Just in case it needs explanation, financial markets are the markets where people trade financial securities. This is an interesting area for research since it has such a big impact on publicly traded organizations.
There are several research questions and ideas that can be examined in this setting (and many fields comment on them including finance and economics). In management, we are concerned with things such as strategy, top management, corporate governance, etc. This is a small sampling on this research:
- Hayward and Boeker 1998:
- They examined how the conditions underlying intragroup conflict affect analysts’ rating. They argue that an action that appears to be an act of self-interest may be explained by power structure between the departments of an organization, and such effect may be moderated by the reputation of analysts and his or her department.
- Rao, Greve, and Davis 2001:
- They examined a fragile nature of imitation-based institutionalization. They studied how Wall street stock price analysts’ initiate and abandon coverage of the securities of the firms. Drawing on social cognition literature, they argue that heuristics of social proof leads to imitation of others’ behaviors but it also leads to postestimation regrets that cause the decision makers to reverse their decision. Their findings show that analysts who initiate coverage by imitating peers are more likely to experience disappointment and abandon the coverage later.
- Fanelli, Misangyi, and Tosi 2009:
- They look at whether the projection of charismatic language (or CEO Charismatic Vision) in organizational discourse influences the judgements of institutional intermediaries (analysts). Yes, yes it does.
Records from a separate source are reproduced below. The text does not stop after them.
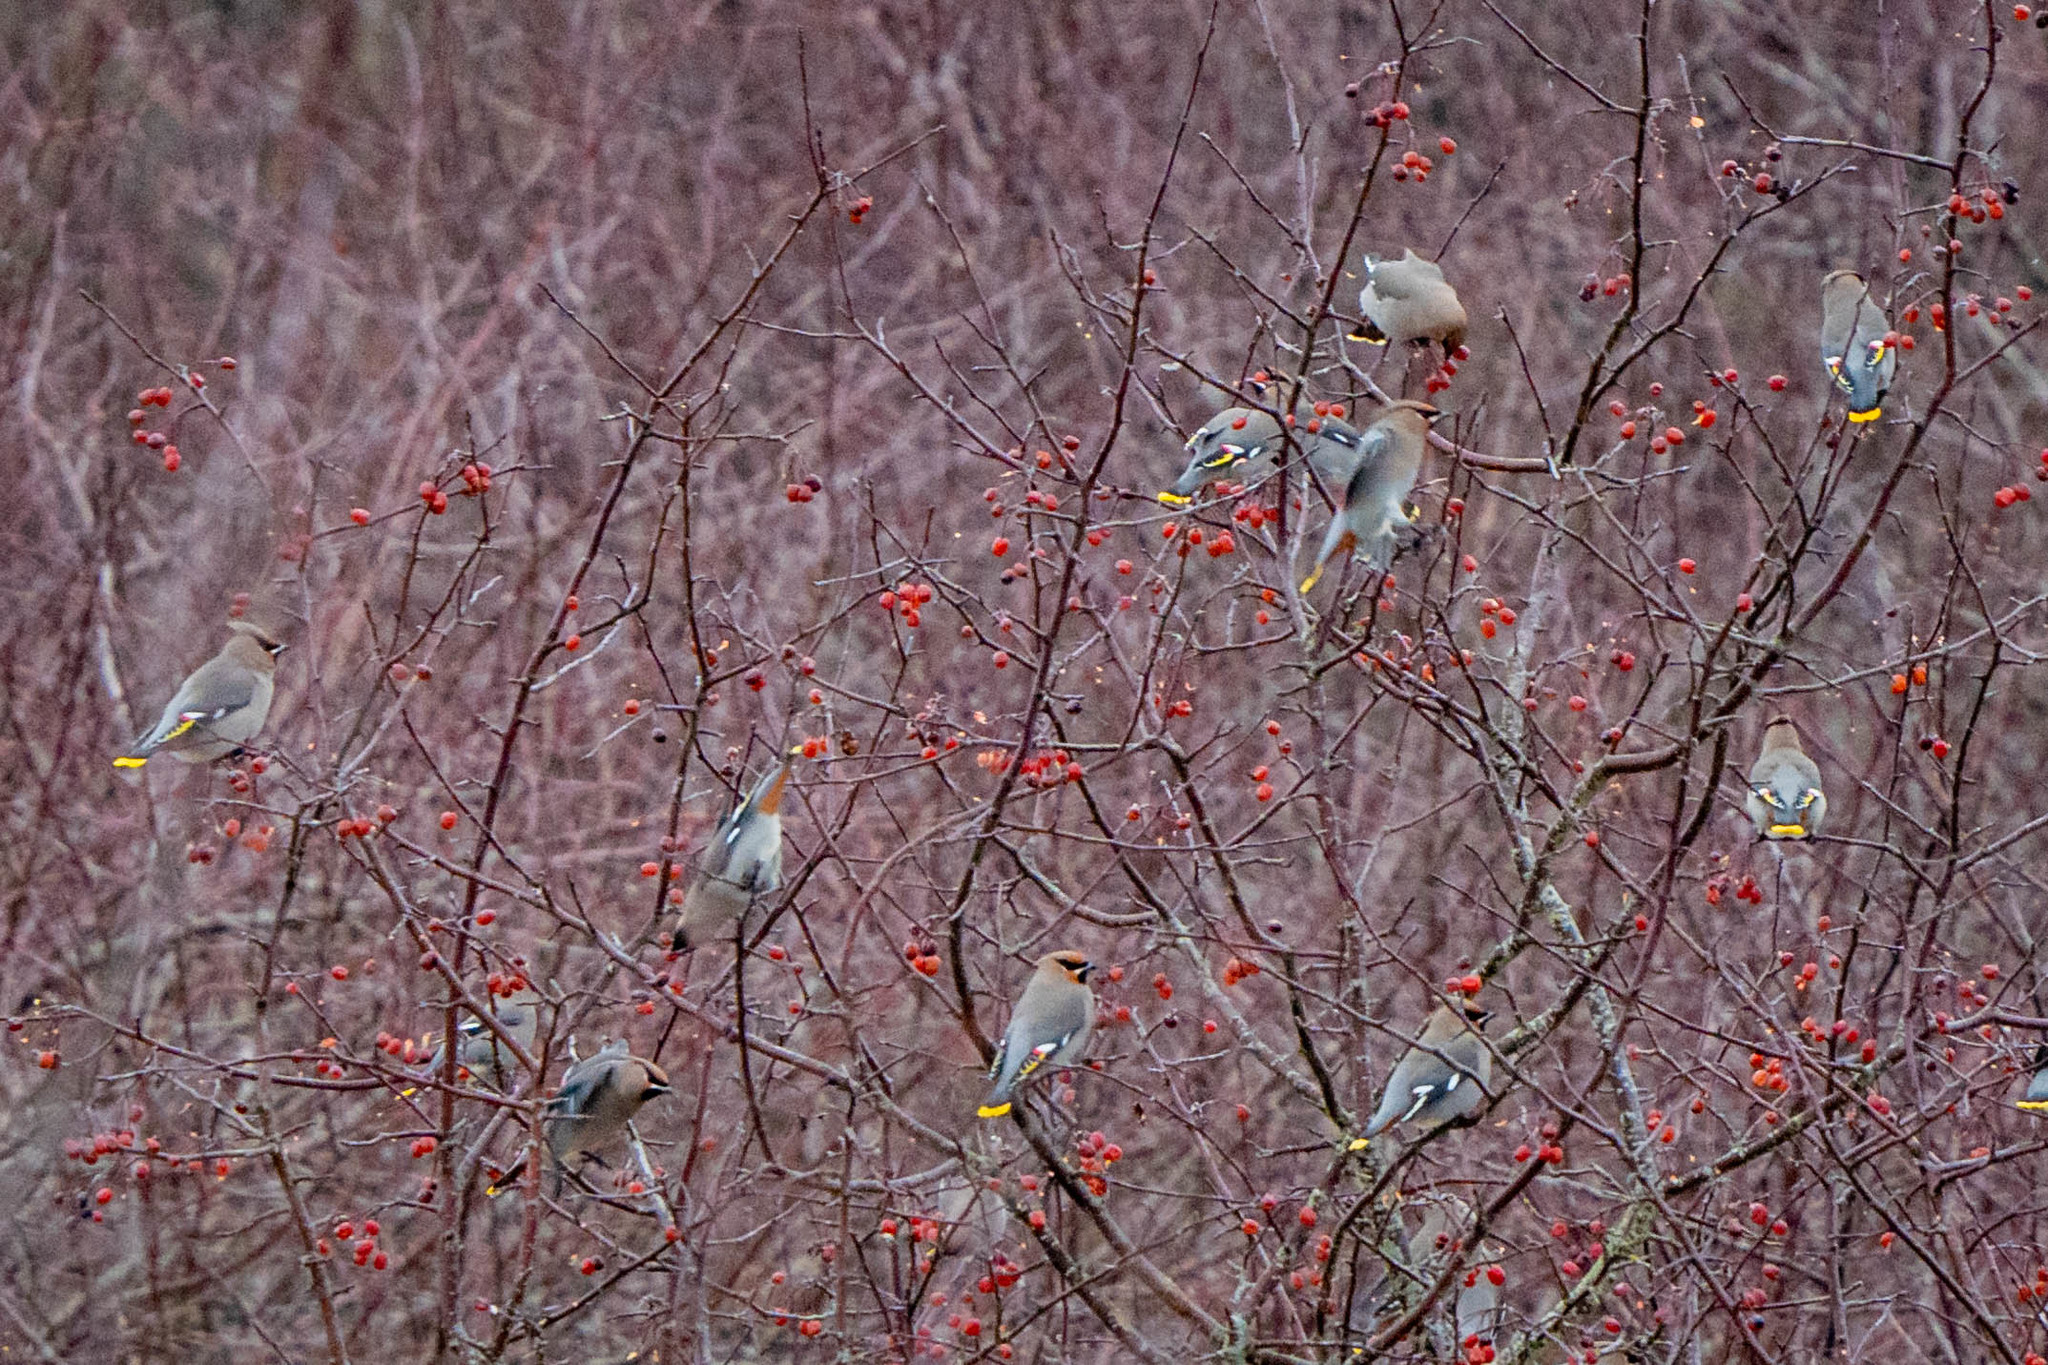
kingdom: Animalia
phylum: Chordata
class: Aves
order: Passeriformes
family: Bombycillidae
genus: Bombycilla
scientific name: Bombycilla garrulus
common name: Bohemian waxwing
- Benner and Ranganathan 2012:
- They investigate how pressures from institutional environments influence firm’s responses to technological change. Analysts’ evaluations, as institutional pressure, affects strategic investment and firms that go against it try to offset it by share repurchasing.
- Wiserma and Zhang 2013:
- They look at how the board’s response to corporate misconduct is influenced by the social context, Board sensitively reacts to the pervasiveness of the misconduct and the media attention. This is stronger when the firm is under investigation.